Department of Preventive Medicine, Keck School of Medicine, University of Southern California, Los Angeles, California, United States of America.
PLoS One. 2011;6(10):e25985. doi: 10.1371/journal.pone.0025985. Epub 2011 Oct 20.
Adenocarcinomas located near the gastroesophageal junction have unclear etiology and are difficult to classify. We used DNA methylation analysis to identify subtype-specific markers and new subgroups of gastroesophageal adenocarcinomas, and studied their association with epidemiological risk factors and clinical outcomes.

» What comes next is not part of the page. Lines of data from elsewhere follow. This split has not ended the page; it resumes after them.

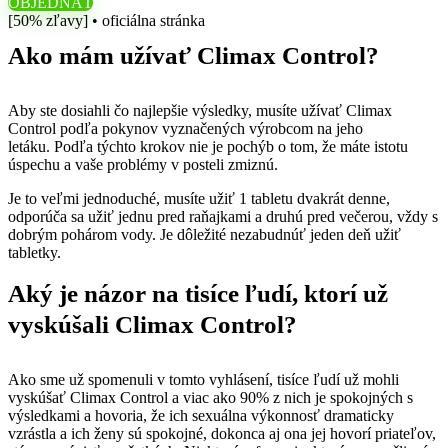
OBJEDNAŤ
[50% zľavy] • oficiálna stránka
Ako mám užívať Climax Control?
Aby ste dosiahli čo najlepšie výsledky, musíte užívať Climax
Control podľa pokynov vyznačených výrobcom na jeho
letáku. Podľa týchto krokov nie je pochýb o tom, že máte istotu
úspechu a vaše problémy v posteli zmiznú.
Je to veľmi jednoduché, musíte užiť 1 tabletu dvakrát denne,
odporúča sa užiť jednu pred raňajkami a druhú pred večerou, vždy s
dobrým pohárom vody. Je dôležité nezabudnúť jeden deň užiť
tabletky.
Aký je názor na tisíce ľudí, ktorí už
vyskúšali Climax Control?
Ako sme už spomenuli v tomto vyhlásení, tisíce ľudí už mohli
vyskúšať Climax Control a viac ako 90% z nich je spokojných s
výsledkami a hovoria, že ich sexuálna výkonnosť dramaticky
vzrástla a ich ženy sú spokojné, dokonca aj ona jej hovorí priateľov,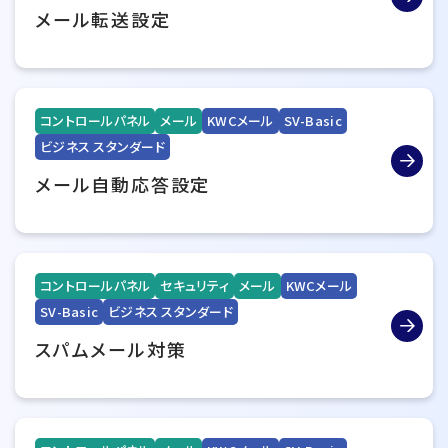
メール転送設定
コントロールパネル
メール
KWCメール
SV-Basic
ビジネス スタンダード
メール自動応答設定
コントロールパネル
セキュリティ
メール
KWCメール
SV-Basic
ビジネス スタンダード
スパムメール対策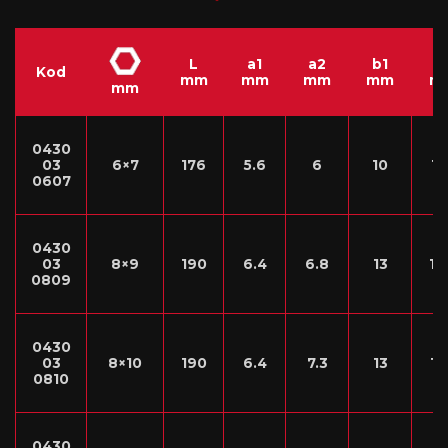
L
a1
a2
b1
b
Kod
mm
mm
mm
mm
m
mm
0430
03
6×7
176
5.6
6
10
11
0607
0430
03
8×9
190
6.4
6.8
13
14
0809
0430
03
8×10
190
6.4
7.3
13
15
0810
0430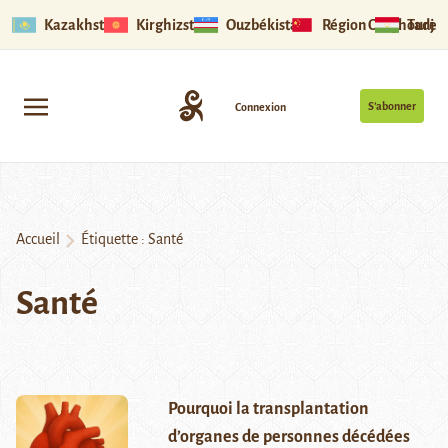
Kazakhstan
Kirghizstan
Ouzbékistan
Région Ouïghoure
Tadjik
S’abonner
Connexion
Accueil
Étiquette :
Santé
Santé
Pourquoi la transplantation
d’organes de personnes décédées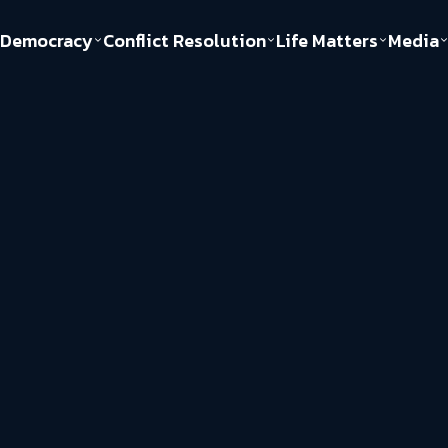
Democracy
Conflict Resolution
Life Matters
Media
Politics
Justice
Gender & Sexuality
Documentary
ful
Environment
Human & Society
Inequality
Play Read
Welfare state
Young Spirit
New World Order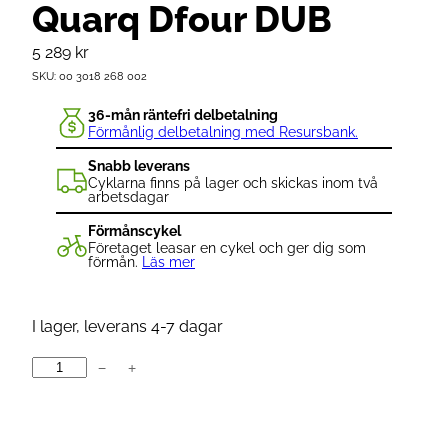
Quarq Dfour DUB
5 289
kr
SKU:
00 3018 268 002
36-mån räntefri delbetalning
Förmånlig delbetalning med Resursbank.
Snabb leverans
Cyklarna finns på lager och skickas inom två
arbetsdagar
Förmånscykel
Företaget leasar en cykel och ger dig som
förmån.
Läs mer
I lager, leverans 4-7 dagar
−
+
Q
u
a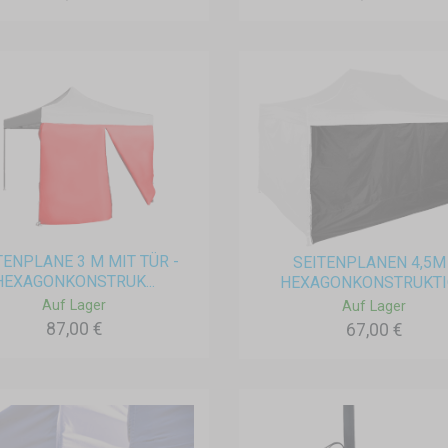
TENPLANE 3 M MIT TÜR -
SEITENPLANEN 4,5M 
HEXAGONKONSTRUK...
HEXAGONKONSTRUKT
Auf Lager
Auf Lager
87,00 €
67,00 €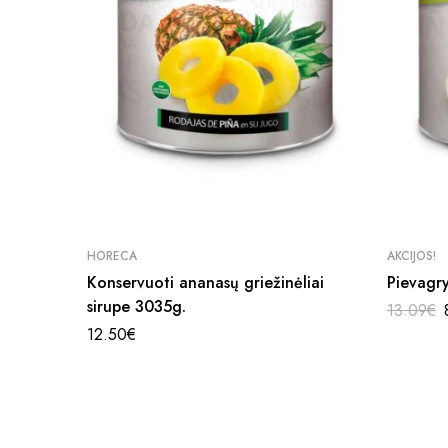
HORECA
AKCIJOS!
Konservuoti ananasų griežinėliai
Pievagr
sirupe 3035g.
13.09
€
12.50
€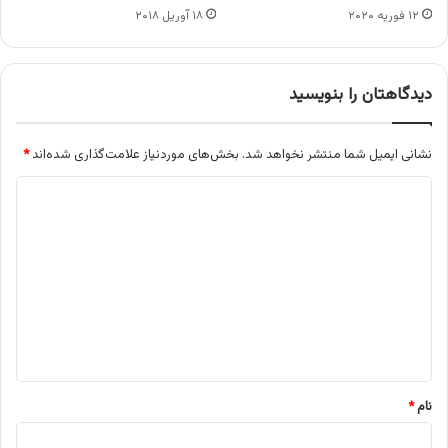
۱۲ فوریه ۲۰۲۰
۱۸ آوریل ۲۰۱۸
دیدگاهتان را بنویسید
نشانی ایمیل شما منتشر نخواهد شد.
بخش‌های موردنیاز علامت‌گذاری شده‌اند
*
د
ی
د
گ
ا
ه
*
نام
*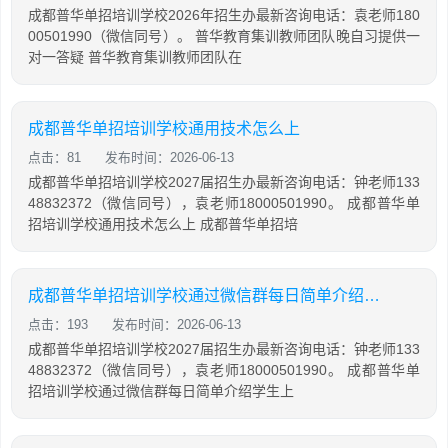
成都普华单招培训学校2026年招生办最新咨询电话：袁老师180
00501990（微信同号）。 普华教育集训教师团队晚自习提供一
对一答疑 普华教育集训教师团队在
成都普华单招培训学校通用技术怎么上
点击：81
发布时间：2026-06-13
成都普华单招培训学校2027届招生办最新咨询电话：钟老师133
48832372（微信同号），袁老师18000501990。 成都普华单
招培训学校通用技术怎么上 成都普华单招培
成都普华单招培训学校通过微信群每日简单介绍学生上课情况
点击：193
发布时间：2026-06-13
成都普华单招培训学校2027届招生办最新咨询电话：钟老师133
48832372（微信同号），袁老师18000501990。 成都普华单
招培训学校通过微信群每日简单介绍学生上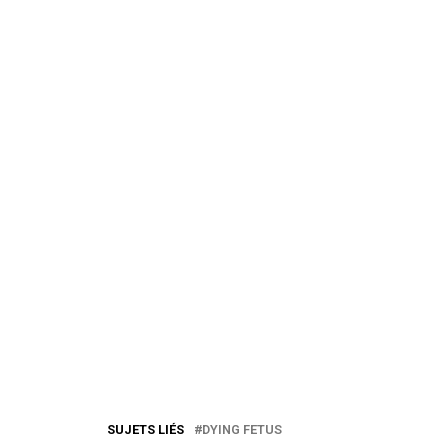
SUJETS LIÉS
DYING FETUS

METHODOLOGY/PRINCIPAL FINDINGS: We used logistic regression models and unsupervised hierarchical cluster analysis of 74 DNA methylation markers on 45 tumor samples (44 patients) of esophageal and gastric adenocarcinomas obtained from a population-based case-control study to uncover epigenetic markers and cluster groups of gastroesophageal adenocarcinomas. No distinct epigenetic differences were evident between subtypes of gastric and esophageal cancers. However, we identified two gastroesophageal adenocarcinoma subclusters based on DNA methylation profiles. Group membership was best predicted by GATA5 DNA methylation status. We analyzed the associations between these two epigenetic groups and exposure using logistic regression, and the associations with survival time using Cox regression in a larger set of 317 tumor samples (278 patients). There were more males with esophageal and gastric cardia cancers in Cluster Group 1 characterized by higher GATA5 DNA methylation values (all p<0.05). This group also showed associations of borderline statistical significance with having ever smoked (p-value = 0.07), high body mass index (p-value = 0.06), and symptoms of gastroesophageal reflux (p-value = 0.07). Subjects in cluster Group 1 showed better survival than those in Group 2 after adjusting for tumor differentiation grade, but this was not found to be independent of tumor stage.
CONCLUSIONS/SIGNIFICANCE: DNA methylation profiling can be used in population-based studies to identify epigenetic subclasses of gastroesophageal adenocarcinomas and class-specific DNA methylation markers that can be linked to epidemiological data and clinical outcome. Two new epigenetic subgroups of gastroesophageal adenocarcinomas were identified that differ to some extent in their survival rates, risk factors of exposure, and GATA5 DNA methylation.
位于胃食管交界处的腺癌病因不明,难以分类。我们使用 DNA 甲基化分析来鉴定具有亚型特异性的标志物和胃食管腺癌的新亚群,并研究它们与流行病学风险因素和临床结果的关联。
方法/主要发现:我们使用逻辑回归模型和无监督层次聚类分析,对来自基于人群的病例对照研究的 45 个肿瘤样本(44 名患者)中的 74 个 DNA 甲基化标志物进行分析,以揭示胃食管腺癌的表观遗传标志物和聚类组。胃和食管癌症的亚型之间没有明显的表观遗传差异。然而,我们根据 DNA 甲基化谱鉴定了两个胃食管腺癌亚群。GATA5 DNA 甲基化状态最佳预测了群体归属。我们使用逻辑回归分析了这些两个表观遗传组与暴露之间的关联,并在更大的 317 个肿瘤样本(278 名患者)中使用 Cox 回归分析了与生存时间的关联。在特征为 GATA5 DNA 甲基化值较高的聚类组 1 中,有更多的男性患有食管和胃贲门癌(所有 p 值均<0.05)。该组还与曾经吸烟(p 值=0.07)、高体重指数(p 值=0.06)和胃食管反流症状(p 值=0.07)呈边缘统计学意义的关联。在调整肿瘤分化程度后,聚类组 1 中的患者比聚类组 2 中的患者生存更好,但这并不是独立于肿瘤分期的。
结论/意义:DNA 甲基化谱分析可用于基于人群的研究,以鉴定胃食管腺癌的表观遗传亚群和具有特定亚群的 DNA 甲基化标志物,这些标志物可与流行病学数据和临床结果相关联。鉴定了两个新的胃食管腺癌表观遗传亚群,它们在生存率、暴露风险因素和 GATA5 DNA 甲基化方面存在一定差异。